Birkaç yıl önce yayınlanan ilginç bir dizi vardı, Revolution… Elektriğin olmadığı ve hiçbir elektronik aletin çalışmadığı yakın bir gelecekte yaşananları anlatıyordu. Korkunç bir karmaşanın hüküm sürdüğü bu dünyada, devletler çökmüş, bölgesel baskıcı ve mafyatik yönetimler kurulmuştu. Dizide, bu baskıcı yönetimlerin altında yaşayan topluluklar tasvir ediliyor, insanlığın bu büyük dramını bitirmenin tek yolu olan elektriğin tekrar kullanıldığı bir dünya için savaşan insanların hikâyesi anlatılıyordu. Kısacası elektriğin aydınlatma amacıyla ilk kullanılmaya başladığı yıllarda gazetelerde bol bol yazıldığı gibi elektrik ile medeniyet arasında doğrudan bir ilişki kurulmuştu…

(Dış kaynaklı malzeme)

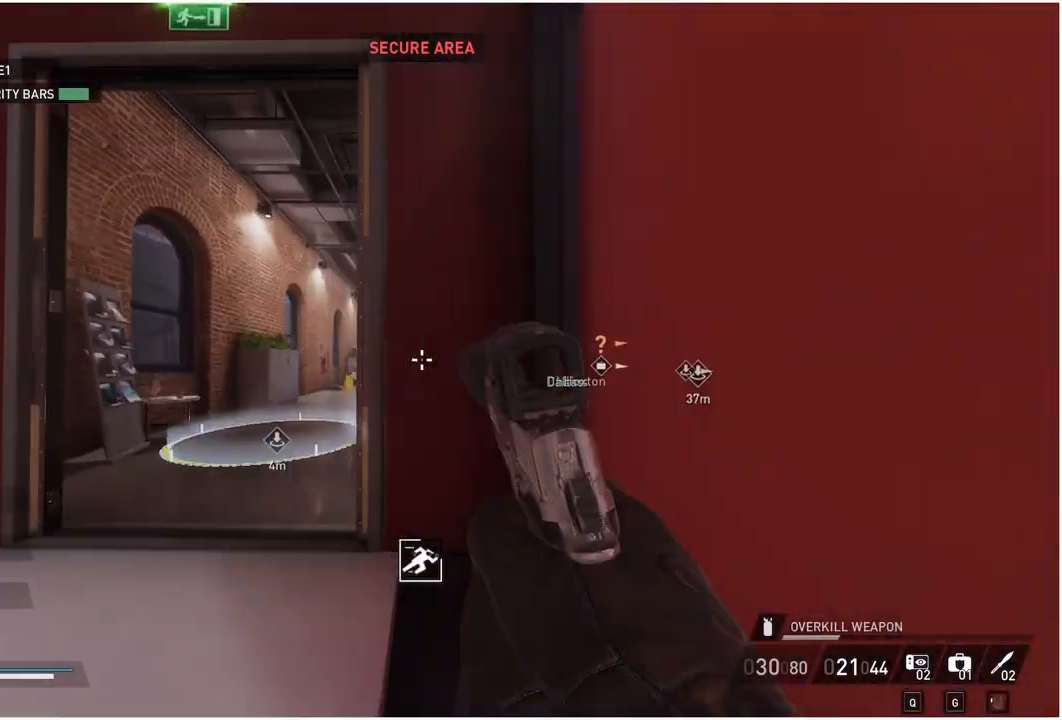
{"keys": [], "mouse": [], "events": [[60, "w", "up"], [180, "a", "up"], [180, "d", "down"], [260, "d", "up"], [340, "v", "down"], [360, "v", "up"], [380, "a", "down"], [420, "a", "up"], [420, "v", "down"], [440, "v", "up"], [460, "a", "down"], [500, "a", "up"]]}
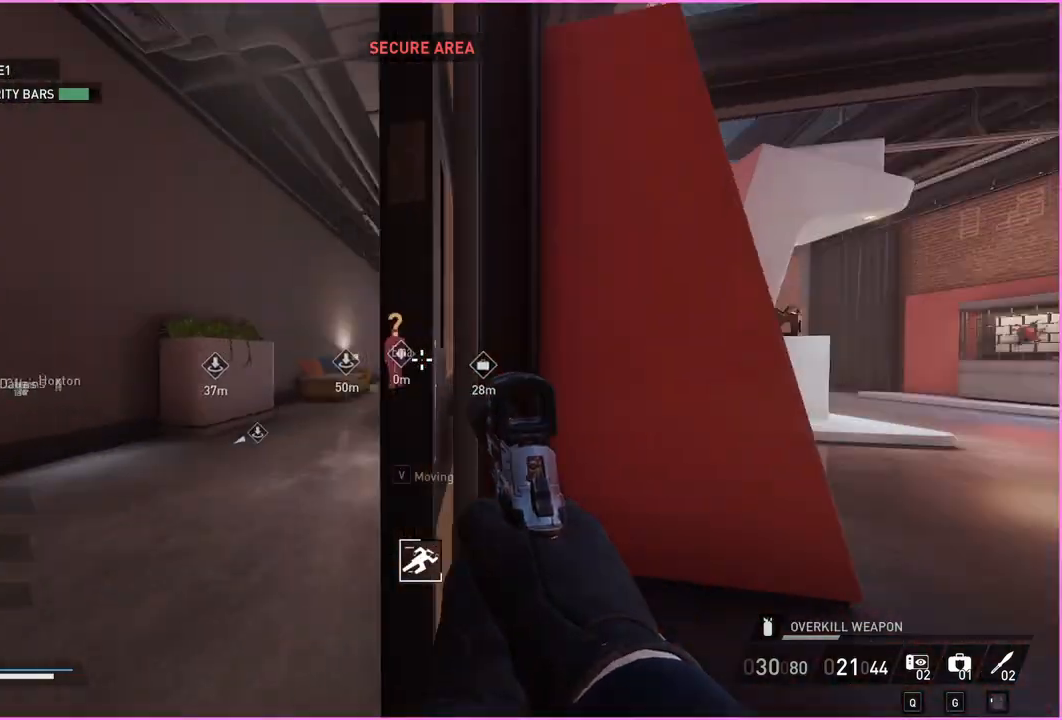
{"keys": [], "mouse": [], "events": [[100, "s", "down"], [180, "s", "up"]]}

Tabii bu tip her film ve dizide olduğu gibi durum biraz abartılmıştı. Dizide, elektriğin olmadığı bir dünyada bildiğimiz medeniyetin sona ereceği, korkunç bir anarşi ortamının hüküm süreceği, neredeyse taş devrine dönüleceği öngörüleri yapılıyordu. Oysa insanlık elektriği oldukça yakın bir dönemde kullanmaya başlamış ve bundan önce de koca koca medeniyetler kurmuştur.

 

Elektrik hayatımıza yeni girdi

Elektrik teorik olarak Antik Yunan’dan beri biliniyor olsa da pratik olarak ilk kullanımının üzerinden iki asır bile geçmedi. Michael Faraday elektrik motorunu 1821’de keşfetti. Thomas Edison ise elektrik ampulünü 1879’da… Tüm bu buluşların yaygın kullanımı için ise 20. yüzyılın başlaması gerekecekti. Tabii bu yaygın kullanım uzun süre ABD ve Avrupa’nın sanayileşmiş ülkeleriyle sınırlı kalacaktı. Yani Osmanlı İmparatorluğu, Rus İmparatorluğu, Çin İmparatorluğu ve Avusturya Macaristan İmparatorluğu elektrikle ömürlerinin son deminde tanışmıştı. Sümer, Mısır, Yunan, Pers ve Roma gibi tarihin en önemli uygarlıkları ise elektriği hiç kullanmamışlardı.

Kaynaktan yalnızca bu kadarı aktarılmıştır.